$16,380
Estimate: $20,000 - $30,000
Fine Art from The Estate of Angela Gross Folk
Auction: September 20, 2023 2:00 PM EDT
Signed 'John F. Folinsbee–' bottom center left; also titled on upper stretcher verso and inscribed with artist on frame verso, oil on canvas
16 x 20 in. (40.6 x 50.8cm)
Executed circa 1917-1919.
Housed in a period giltwood frame.
Ferargil Galleries, New York, New York, sale of October 28, 1919.
Collection of Graham Williford, New York, New York.
Acquired directly from the above circa 1985.
Property from the Estate of Angela Gross Folk, New Jersey.
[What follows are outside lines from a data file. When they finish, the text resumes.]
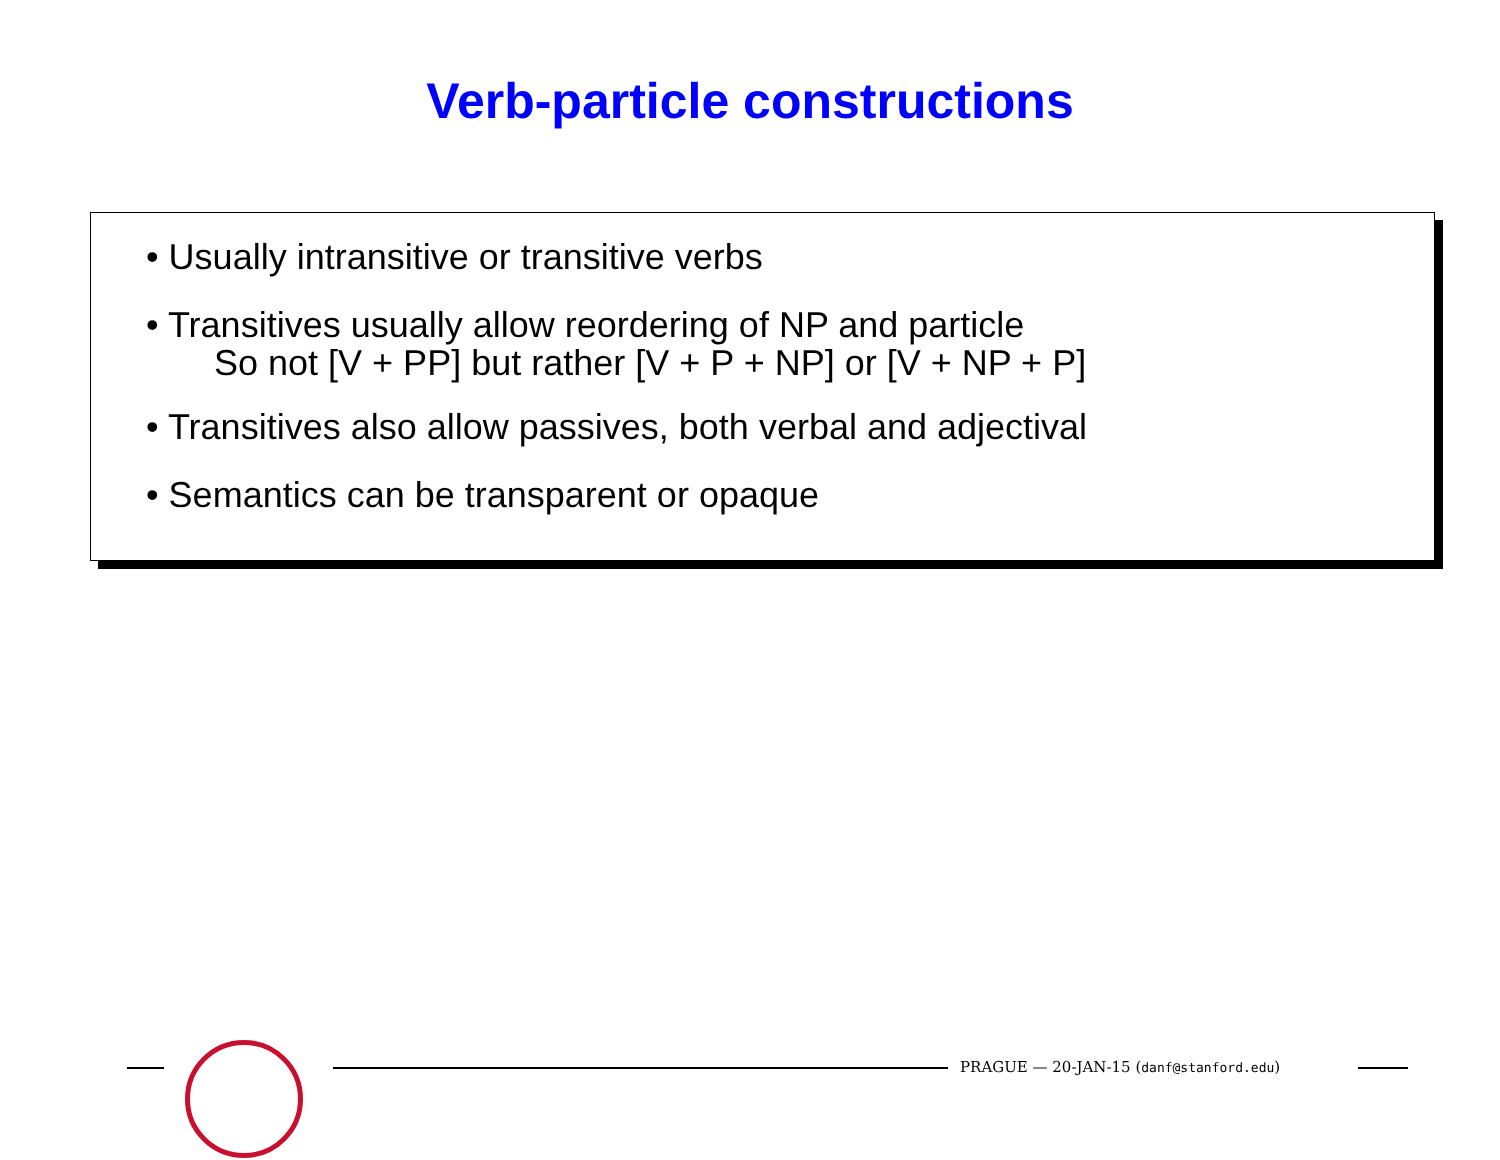Verb-particle constructions
• Usually intransitive or transitive verbs
• Transitives usually allow reordering of NP and particle
So not [V + PP] but rather [V + P + NP] or [V + NP + P]
• Transitives also allow passives, both verbal and adjectival
• Semantics can be transparent or opaque
PRAGUE — 20-JAN-15 (danf@stanford.edu)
"John Fulton Folinsbee: A Retrospective," James A. Michener Art Museum, Doylestown, Pennsylvania, March 25-June 18, 1995.
Kirsten M. Jensen, John F. Folinsbee Catalogue Raisonné (accessed online), no. JFF.1306.
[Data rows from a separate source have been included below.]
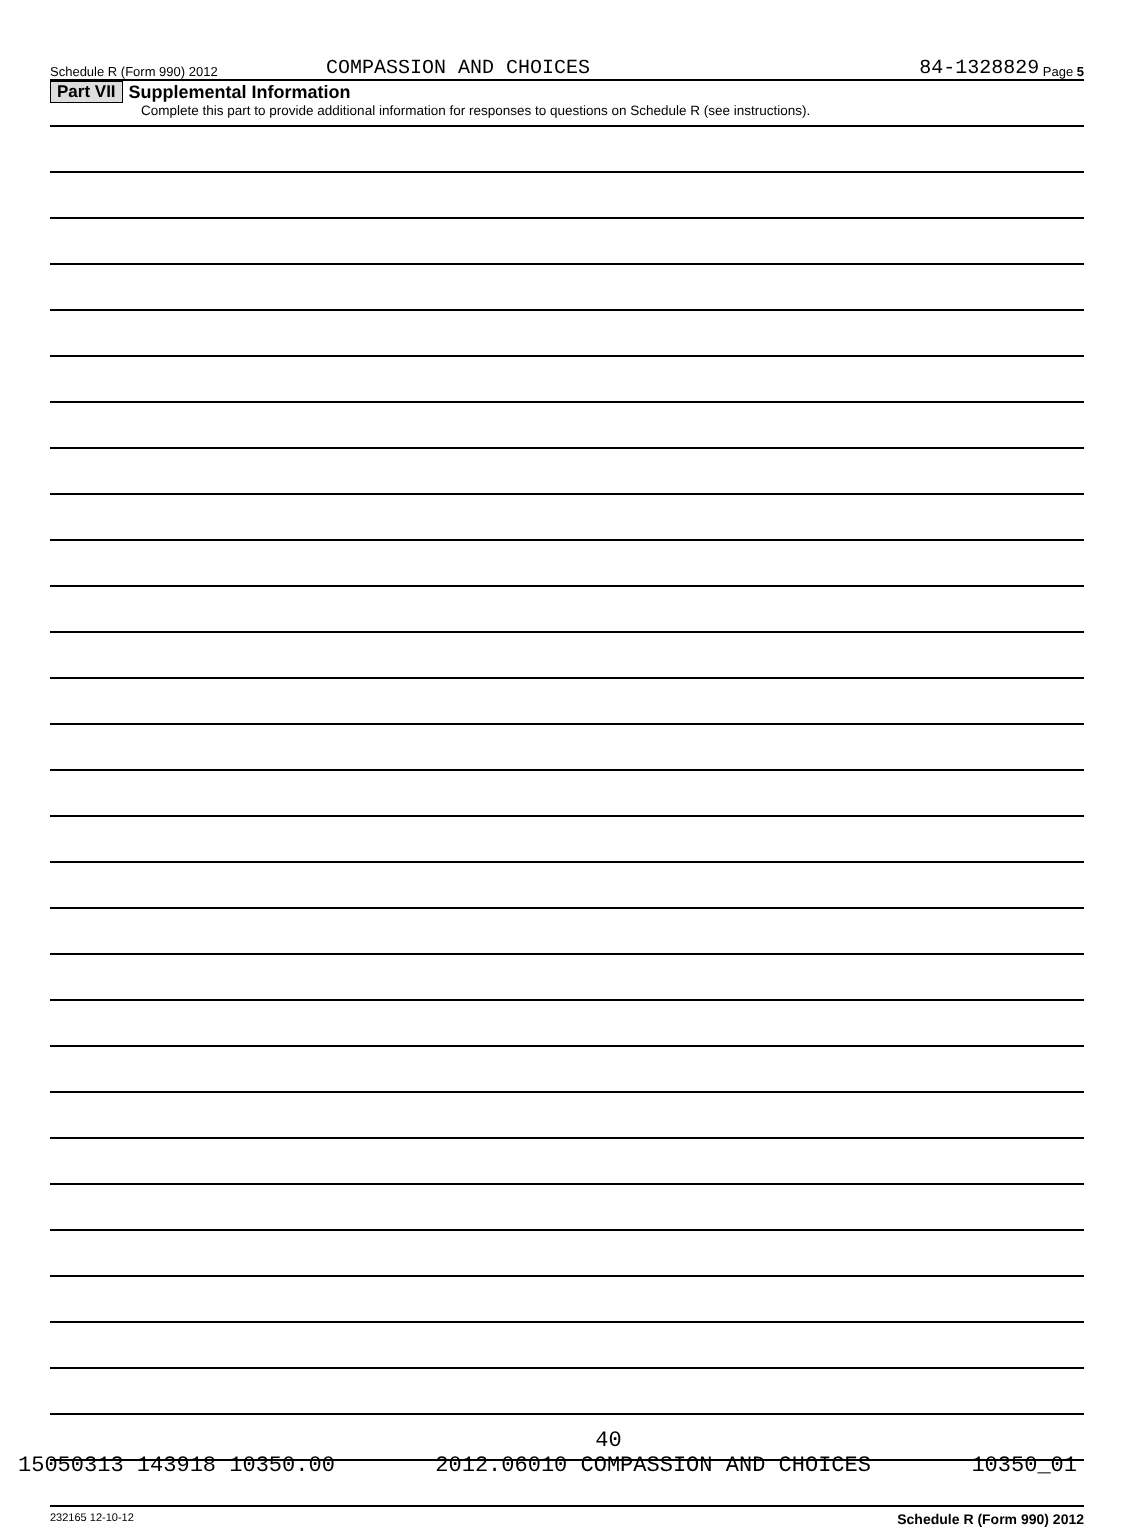Schedule R (Form 990) 2012 COMPASSION AND CHOICES 84-1328829 Page 5
Part VII Supplemental Information
Complete this part to provide additional information for responses to questions on Schedule R (see instructions).
232165 12-10-12 Schedule R (Form 990) 2012
40
15050313 143918 10350.00 2012.06010 COMPASSION AND CHOICES 10350_01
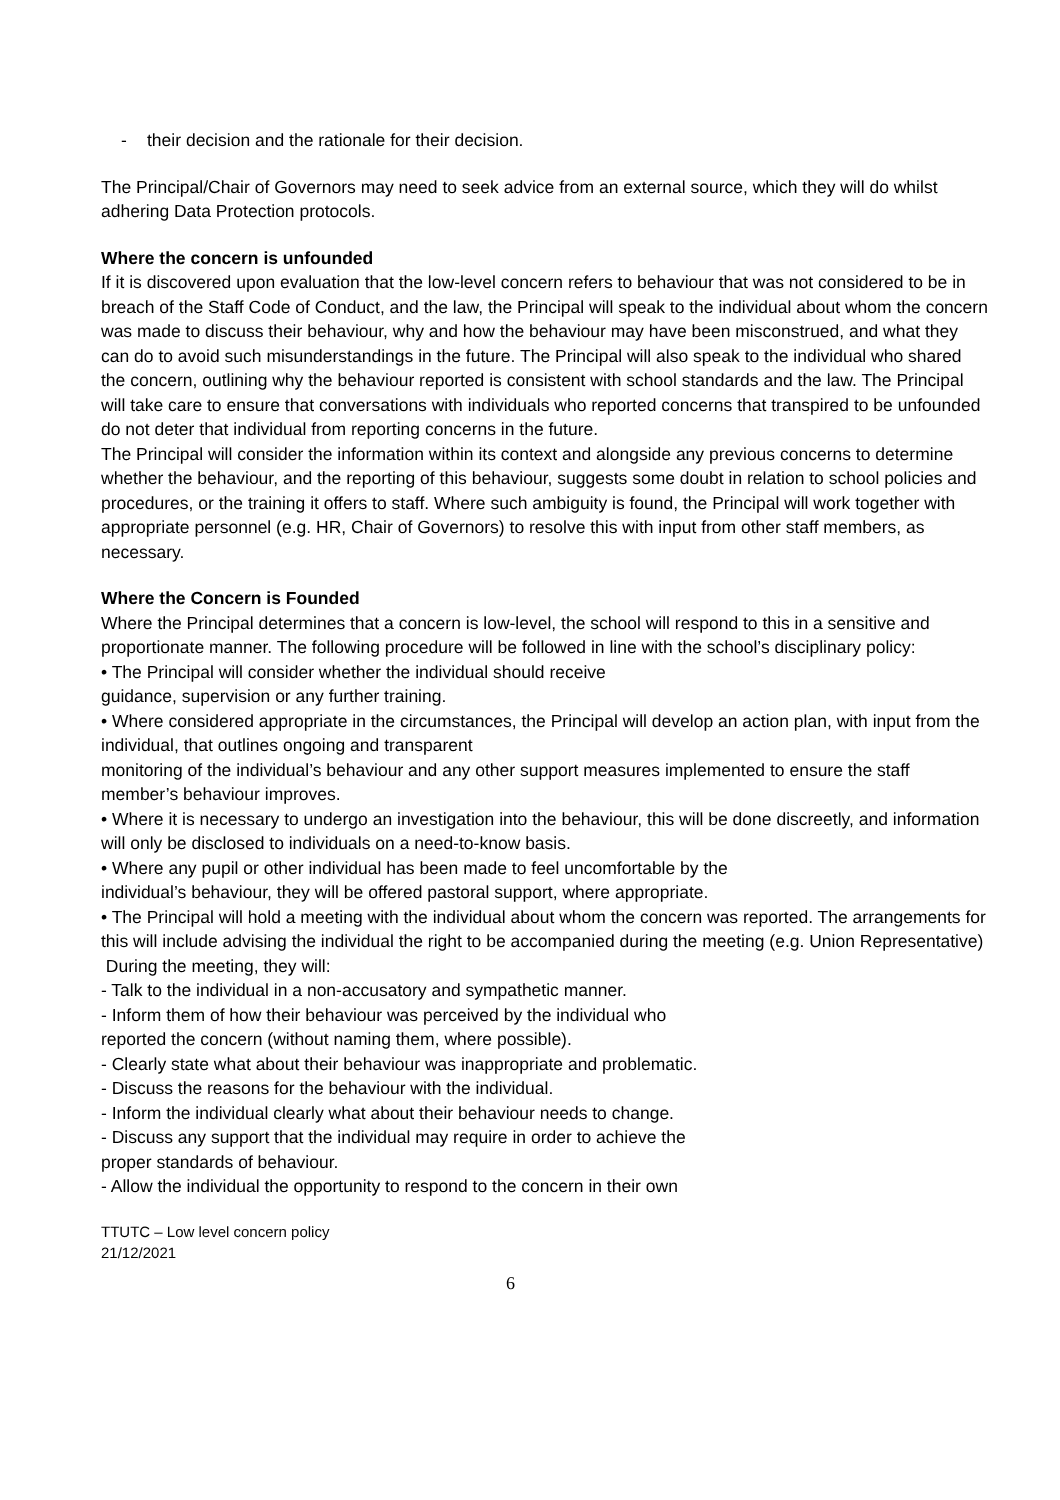- their decision and the rationale for their decision.
The Principal/Chair of Governors may need to seek advice from an external source, which they will do whilst adhering Data Protection protocols.
Where the concern is unfounded
If it is discovered upon evaluation that the low-level concern refers to behaviour that was not considered to be in breach of the Staff Code of Conduct, and the law, the Principal will speak to the individual about whom the concern was made to discuss their behaviour, why and how the behaviour may have been misconstrued, and what they can do to avoid such misunderstandings in the future. The Principal will also speak to the individual who shared the concern, outlining why the behaviour reported is consistent with school standards and the law. The Principal will take care to ensure that conversations with individuals who reported concerns that transpired to be unfounded do not deter that individual from reporting concerns in the future.
The Principal will consider the information within its context and alongside any previous concerns to determine whether the behaviour, and the reporting of this behaviour, suggests some doubt in relation to school policies and procedures, or the training it offers to staff. Where such ambiguity is found, the Principal will work together with appropriate personnel (e.g. HR, Chair of Governors) to resolve this with input from other staff members, as necessary.
Where the Concern is Founded
Where the Principal determines that a concern is low-level, the school will respond to this in a sensitive and proportionate manner. The following procedure will be followed in line with the school’s disciplinary policy:
• The Principal will consider whether the individual should receive
guidance, supervision or any further training.
• Where considered appropriate in the circumstances, the Principal will develop an action plan, with input from the individual, that outlines ongoing and transparent
monitoring of the individual’s behaviour and any other support measures implemented to ensure the staff member’s behaviour improves.
• Where it is necessary to undergo an investigation into the behaviour, this will be done discreetly, and information will only be disclosed to individuals on a need-to-know basis.
• Where any pupil or other individual has been made to feel uncomfortable by the
individual’s behaviour, they will be offered pastoral support, where appropriate.
• The Principal will hold a meeting with the individual about whom the concern was reported. The arrangements for this will include advising the individual the right to be accompanied during the meeting (e.g. Union Representative)
During the meeting, they will:
- Talk to the individual in a non-accusatory and sympathetic manner.
- Inform them of how their behaviour was perceived by the individual who
reported the concern (without naming them, where possible).
- Clearly state what about their behaviour was inappropriate and problematic.
- Discuss the reasons for the behaviour with the individual.
- Inform the individual clearly what about their behaviour needs to change.
- Discuss any support that the individual may require in order to achieve the
proper standards of behaviour.
- Allow the individual the opportunity to respond to the concern in their own
TTUTC – Low level concern policy
21/12/2021
6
New Jersey, Winter dates to the late 1910s, not long after Folinsbee relocated to New Hope from upstate New York. Abandoning the Tonalism of Birge Harrison and John Fabian Carlson—his mentors at the Woodstock Art Colony—for full-fledged Impressionism, Folinsbee, like a number of his Bucks County contemporaries, trained his eye on the region’s landscape, vernacular architecture, and industry. Painted en plein air, or directly from nature, the present lot boasts a view of New Jersey from across the Delaware River—a vantage explored on numerous occasions, and to great effect, by the artist. With suggestive daubs, Folinsbee loosely describes the distant village. A frieze of differently colored structures comprises the composition’s middleground, their profile echoing the rise and fall of the forested hillside beyond. Just right of center, smoke and steam herald an approaching locomotive, its stylized billows bridging foreground snow with cloud-filled skies. The palette, too, is characteristic of Folinsbee’s output from this early period. Subdued tones commingle with comparatively higher-key blues, teal, and pearlescent white, while carefully orchestrated passages of light and atmosphere celebrate not only site but season.